York Minster: York Minster is the largest Gothic cathedral in northern Europe and dominates the city skyline, with enormous towers stretching over 235 feet into the air. Majestic and imposing, the cathedral was constructed during the 13th century but was erected over a site that had long been distinguished as a place of Christian worship. Now the interior of the cathedral is beautifully adorned with engravings, marble and colourful stained glass windows while the outside houses sculptured pillars and stoic gargoyles. This building is definitely worth a visit and you might even get a chance to climb the towers and enjoy a panoramic view of the city that is guaranteed to take your breath away
Castle Museum: The Castle Museum is located on the former site of York Castle and was even used as a debtors’ prison during the eighteenth century. It houses exhibits on everything from the First World War to ‘400 years of fashion, food and life,’ and is a popular place for school trips and family days out. The museum is open daily from 0930 until 1700 and adult tickets start from just £9.09 in price
York’s Chocolate Story: Something for the chocoholic in you, York’s Chocolate Story traces the history of York as the chocolate capital of the UK, exploring methods used by professional chocolatiers and identifying the famous confectioners that have graced the city, such as Terry and Rowntree. Walking tours are available to highlight some of the more iconic spots in the city that were once home to the chocolate industry. You can even enjoy a bar of York’s finest at the Gift shop or indulge in a mouth-watering meal at the Chocolate Café
York Dungeon: Explore the grubby underbelly of York as the York Dungeon Tours introduce you to the bloodier side of the city, with 75 minutes of screams and chills.

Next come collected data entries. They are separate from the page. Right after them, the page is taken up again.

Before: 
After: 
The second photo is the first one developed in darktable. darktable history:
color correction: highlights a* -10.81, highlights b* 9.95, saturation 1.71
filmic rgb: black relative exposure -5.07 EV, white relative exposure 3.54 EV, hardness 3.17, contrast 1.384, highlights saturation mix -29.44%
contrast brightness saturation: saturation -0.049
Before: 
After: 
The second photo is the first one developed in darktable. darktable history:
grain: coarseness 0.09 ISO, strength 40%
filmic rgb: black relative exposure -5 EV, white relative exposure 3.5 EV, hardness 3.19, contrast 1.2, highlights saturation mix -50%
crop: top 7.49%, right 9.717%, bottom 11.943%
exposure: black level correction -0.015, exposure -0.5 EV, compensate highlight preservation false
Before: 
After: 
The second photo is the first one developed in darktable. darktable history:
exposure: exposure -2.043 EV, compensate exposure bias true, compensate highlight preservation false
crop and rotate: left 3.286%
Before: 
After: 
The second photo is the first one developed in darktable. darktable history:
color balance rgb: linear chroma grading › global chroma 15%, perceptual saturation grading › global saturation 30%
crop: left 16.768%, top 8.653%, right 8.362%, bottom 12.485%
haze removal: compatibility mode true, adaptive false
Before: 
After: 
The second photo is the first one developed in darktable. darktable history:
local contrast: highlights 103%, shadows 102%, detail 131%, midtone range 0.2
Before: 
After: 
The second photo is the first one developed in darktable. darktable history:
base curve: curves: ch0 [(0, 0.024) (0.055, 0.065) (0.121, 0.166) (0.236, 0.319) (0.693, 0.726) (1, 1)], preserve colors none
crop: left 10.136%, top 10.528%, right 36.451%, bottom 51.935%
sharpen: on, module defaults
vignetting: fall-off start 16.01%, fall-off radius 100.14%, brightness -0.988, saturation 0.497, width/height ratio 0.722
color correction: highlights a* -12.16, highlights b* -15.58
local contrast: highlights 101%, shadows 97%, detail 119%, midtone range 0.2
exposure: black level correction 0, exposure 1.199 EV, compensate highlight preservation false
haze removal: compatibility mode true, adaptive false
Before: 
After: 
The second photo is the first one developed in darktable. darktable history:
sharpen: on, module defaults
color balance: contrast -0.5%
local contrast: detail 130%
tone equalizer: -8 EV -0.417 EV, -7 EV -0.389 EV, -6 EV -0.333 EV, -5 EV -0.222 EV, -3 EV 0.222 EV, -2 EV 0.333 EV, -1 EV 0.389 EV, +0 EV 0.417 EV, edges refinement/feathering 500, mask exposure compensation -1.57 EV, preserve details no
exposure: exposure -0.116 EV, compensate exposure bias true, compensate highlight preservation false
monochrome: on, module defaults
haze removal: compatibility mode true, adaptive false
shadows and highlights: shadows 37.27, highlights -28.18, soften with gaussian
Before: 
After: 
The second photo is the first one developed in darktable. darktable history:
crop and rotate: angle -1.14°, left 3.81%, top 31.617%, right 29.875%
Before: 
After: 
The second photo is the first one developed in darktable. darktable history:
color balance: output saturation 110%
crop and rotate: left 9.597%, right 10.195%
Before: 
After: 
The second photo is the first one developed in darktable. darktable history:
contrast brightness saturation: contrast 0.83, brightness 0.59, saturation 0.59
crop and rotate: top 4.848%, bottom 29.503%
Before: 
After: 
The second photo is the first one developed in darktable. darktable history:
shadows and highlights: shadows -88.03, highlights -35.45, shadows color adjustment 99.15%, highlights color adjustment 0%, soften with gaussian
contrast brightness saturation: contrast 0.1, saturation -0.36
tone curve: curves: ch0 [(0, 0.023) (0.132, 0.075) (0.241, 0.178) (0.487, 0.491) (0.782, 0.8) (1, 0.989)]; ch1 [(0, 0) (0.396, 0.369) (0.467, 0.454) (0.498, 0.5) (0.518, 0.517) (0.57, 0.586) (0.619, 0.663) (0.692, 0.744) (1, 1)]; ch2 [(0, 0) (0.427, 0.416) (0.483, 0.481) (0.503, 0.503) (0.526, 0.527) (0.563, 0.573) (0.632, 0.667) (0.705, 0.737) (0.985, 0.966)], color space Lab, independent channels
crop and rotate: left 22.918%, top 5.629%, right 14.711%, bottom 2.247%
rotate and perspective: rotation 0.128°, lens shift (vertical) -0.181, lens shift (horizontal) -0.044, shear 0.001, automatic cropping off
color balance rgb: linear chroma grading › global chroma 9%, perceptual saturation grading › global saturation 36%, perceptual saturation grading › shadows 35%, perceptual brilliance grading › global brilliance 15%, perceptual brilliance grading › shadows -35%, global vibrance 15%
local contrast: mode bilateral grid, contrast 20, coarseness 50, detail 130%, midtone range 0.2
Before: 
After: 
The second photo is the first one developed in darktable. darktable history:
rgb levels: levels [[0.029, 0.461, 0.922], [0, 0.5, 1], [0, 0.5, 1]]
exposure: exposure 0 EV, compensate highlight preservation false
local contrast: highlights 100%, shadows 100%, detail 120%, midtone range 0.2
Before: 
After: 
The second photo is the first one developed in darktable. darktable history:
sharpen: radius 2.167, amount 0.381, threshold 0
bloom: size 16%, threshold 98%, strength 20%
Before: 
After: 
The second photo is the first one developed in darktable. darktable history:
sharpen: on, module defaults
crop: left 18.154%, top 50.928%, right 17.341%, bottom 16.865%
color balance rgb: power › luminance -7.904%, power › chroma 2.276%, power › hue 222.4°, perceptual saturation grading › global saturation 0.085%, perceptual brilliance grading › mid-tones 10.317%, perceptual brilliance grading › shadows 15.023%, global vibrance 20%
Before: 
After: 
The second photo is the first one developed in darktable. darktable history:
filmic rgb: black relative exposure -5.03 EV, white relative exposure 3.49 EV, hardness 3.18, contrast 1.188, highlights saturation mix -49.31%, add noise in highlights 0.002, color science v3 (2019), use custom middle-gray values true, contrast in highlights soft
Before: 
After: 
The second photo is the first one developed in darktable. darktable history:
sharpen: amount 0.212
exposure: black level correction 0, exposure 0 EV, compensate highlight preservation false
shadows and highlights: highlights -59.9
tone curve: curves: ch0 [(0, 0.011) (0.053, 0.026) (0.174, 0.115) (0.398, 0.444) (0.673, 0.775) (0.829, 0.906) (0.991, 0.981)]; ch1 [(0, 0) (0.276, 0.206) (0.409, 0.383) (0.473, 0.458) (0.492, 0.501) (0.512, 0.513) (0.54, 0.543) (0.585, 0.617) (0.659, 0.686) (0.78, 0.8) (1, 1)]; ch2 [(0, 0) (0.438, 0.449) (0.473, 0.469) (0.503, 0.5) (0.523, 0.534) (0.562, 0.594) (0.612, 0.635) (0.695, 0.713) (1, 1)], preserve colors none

Dare to try a show about execution or brace yourself for an exhibition on plague doctors and witchcraft. The York Dungeons are open year round with ticket prices varying from £10 for a ‘Sinner’s Saver’ to £24.00 for a ‘Very Important Peasant’
York Boat Tours: Why not try a relaxing river cruise on one of the tour boats drifting along the River Ouse. You can see all the attractions that the city has to offer while enjoying a glass of wine from the on-board bar. Ticket prices start from just £9.00 for adults and only £5.00 for children
The Shambles: The Shambles is narrow, winding and paved in history, being the best preserved medieval street in Europe, with buildings that date as far back as the 15th century. Popular cultural figures have once dwelled within the walls of these dwellings, like St Margaret Clitherow, brutally executed for retaining her Catholic faith. Blood used to gush down the cobbles regularly from the menagerie of butcher shops that used to inhabit the street but nowadays the area is home to an assortment of restaurants, cafes, bars and gift shops making it popular with visiting tourists and casual shoppers alike.
If your hayfever symptoms are ruining your holiday or making your life a misery, then you can always try to find our products in local outlets. Retailers like Holland and Barrett often stock A.Vogel hayfever remedies such as Pollinosan Hayfever Tablets or Luffa Nasal Spray.
If you’re visiting The Shambles, you can always pop in to Tullivers, just a couple of shops away from the Market Place Post Office, or you could try Peppercorns 84 in Pocklington, near Moonlight Bedrooms on Railway Street.
What you eat can have a dramatic effect on your hayfever symptoms. While anti-inflammatory and natural anti-histamine foods can help control your symptoms, foods containing dairy and foods rich in sugar can actually make them worse.